Tribe Society rocks with a conscience


Courtesy Island Records

Tribe Society’s debut mixtape, Delirium Sonata, featured 30 minutes of continuous instrumentals reminiscent of Pink Floyd’s Dark Side of The Moon.

By Arts & Culture Reporter

Alt-rock band Tribe Society’s members have known each other for nearly a decade, but they released their debut mixtape, Delirium Sonata, exclusively on Spotify only this year. The band is currently touring its new EP Lucid Dreams and is set to perform Nov. 19 at the Subterranean, 2011 W. North Ave. Tribe Society’s lineup includes lead vocalist Gavin Merlot, bass and guitarist Rory Given, keyboardist Bradford Alderman, drummer Phil Boucher and keyboard and flutist Seth Hachen. 

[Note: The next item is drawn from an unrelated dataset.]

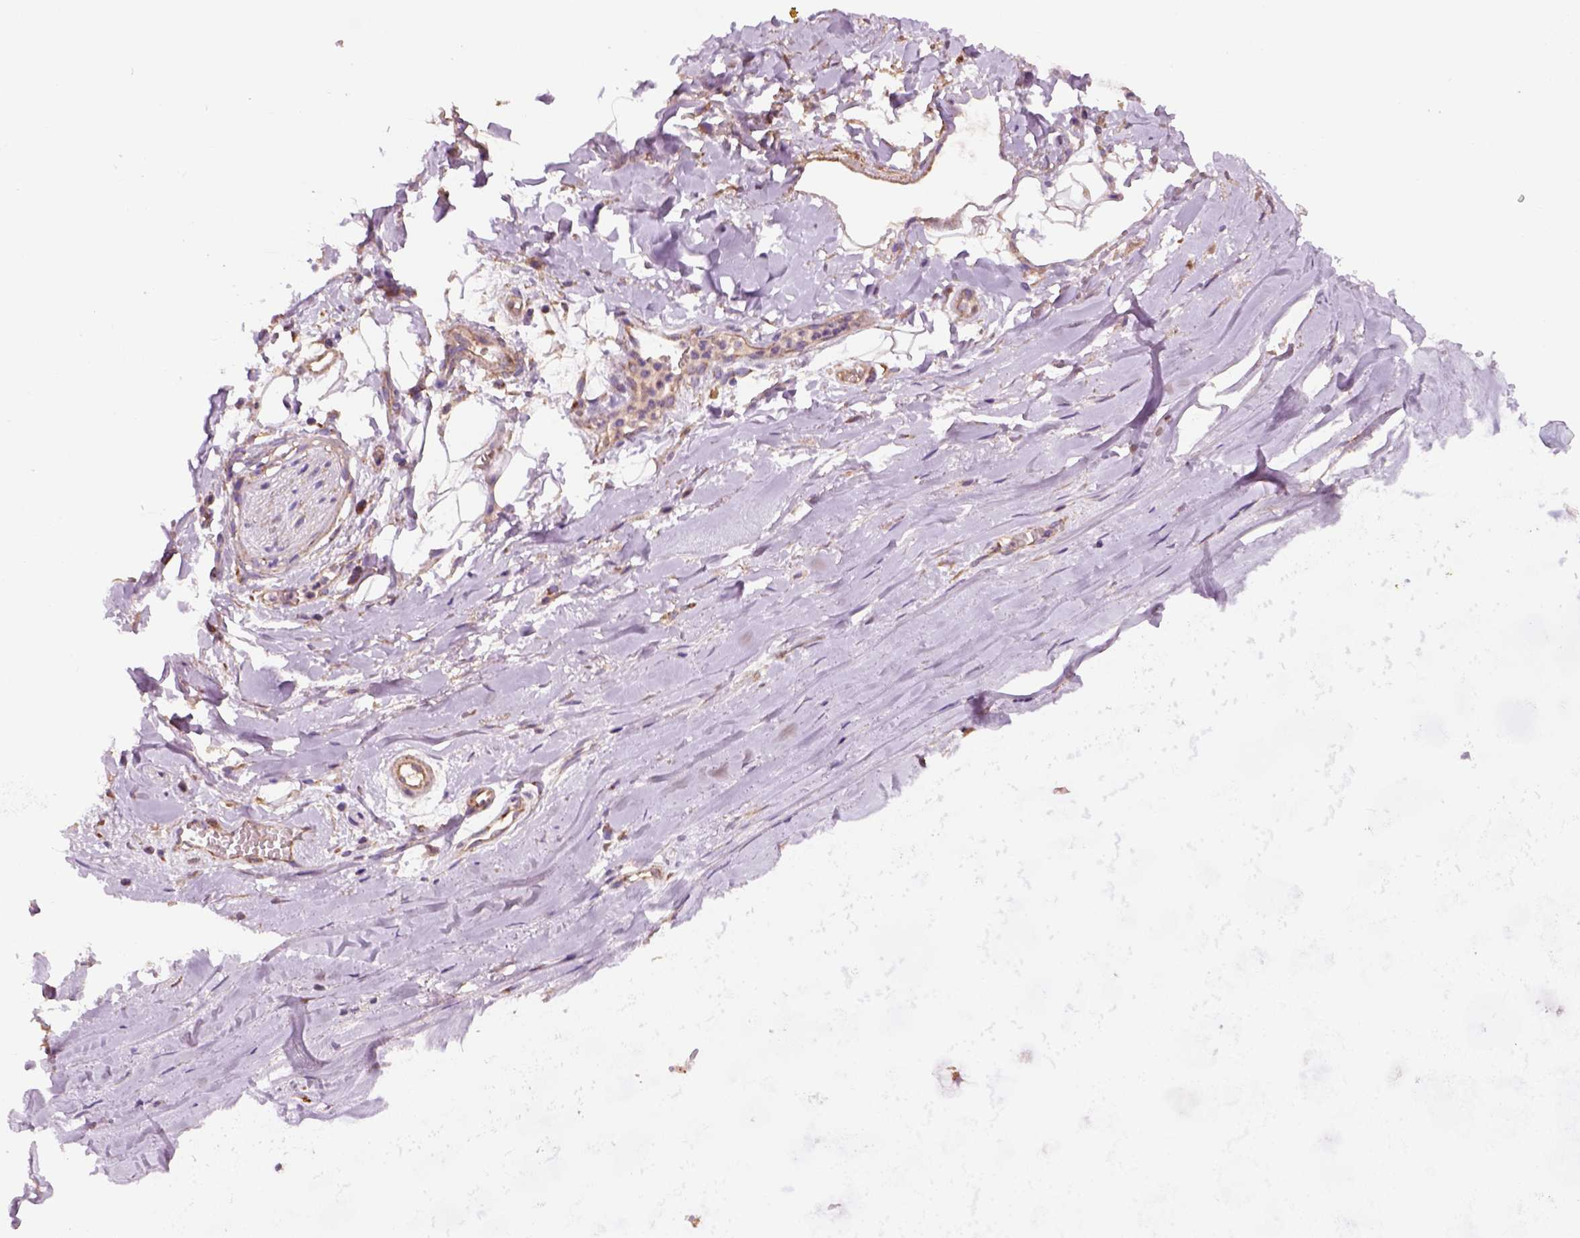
{"staining": {"intensity": "weak", "quantity": "<25%", "location": "cytoplasmic/membranous"}, "tissue": "soft tissue", "cell_type": "Fibroblasts", "image_type": "normal", "snomed": [{"axis": "morphology", "description": "Normal tissue, NOS"}, {"axis": "topography", "description": "Cartilage tissue"}, {"axis": "topography", "description": "Nasopharynx"}, {"axis": "topography", "description": "Thyroid gland"}], "caption": "The IHC histopathology image has no significant positivity in fibroblasts of soft tissue.", "gene": "WARS2", "patient": {"sex": "male", "age": 63}}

The band’s idiosyncratic sound is drawn from diverse influences including psychedelic rock, ‘80s anthems and hip-hop. Tribe Society’s music aims to be thought-provoking without losing the energetic fun of rock ‘n’ roll in the process.

The Chronicle spoke with Merlot about Tribe Society’s long-gestating development, artistic influences and upcoming performance in Chicago.

THE CHRONICLE: How and when did the band form?

GAVIN MERLOT: [Given] and [I] met when we were teens, and we played a lot of punk-rock music in the basement. When [he] and I went to college, we met the rest of the guys in the group. We all moved to New York together to form this group, to get serious and try to make something special. We’ve known each for a long time, but the band is only about a year old.

Where did the band’s name come from?

Originally, we wanted to call ourselves Tribes because a band essentially is a tribe, and society is a collection of micro-tribes. It seemed like something that could be perceived a lot of different ways, but the name Tribes was taken, so Tribe Society seemed like the next best thing.

How would you describe the band’s musical style?

We’re definitely a genre-bending band. Everyone in the band is a producer, so we incorporate a lot of production. We borrow the production from electronic, hip-hop and psychedelic, and we try to keep the band [organic] by having live instrumentation on top of that production.

Who are some of the band’s influences?

We’ve been really influenced by live comedians and stand-up comics in New York City. Rock bands in today’s world have stopped talking about current issues, but comedians have never failed to report and put their own artistic spin on what we’re going through and where we need to be.

What is the message of your music and what do you hope it achieves?

One of the biggest issues we’ve noticed is the way technology has brought us together in certain ways but has also made us more separate. It’s created a lot of noise; It’s definitely a noise culture. We’re distracted by our own vanity. A phone could be a device that could connect us or put infinite knowledge at our fingertips, but instead we use them to seek acceptance through social networks or take selfies. In today’s age, how do you cut through that and connect with other humans in a positive way?

What advice do you have to offer to aspiring musicians?

Be bold and don’t filter yourselves. Don’t ever think that if you lie about a part of yourself, you’ll be more accessible. The things you decide to filter out might be the most important  or interesting parts of your character. Don’t be afraid to express what you really feel is necessary.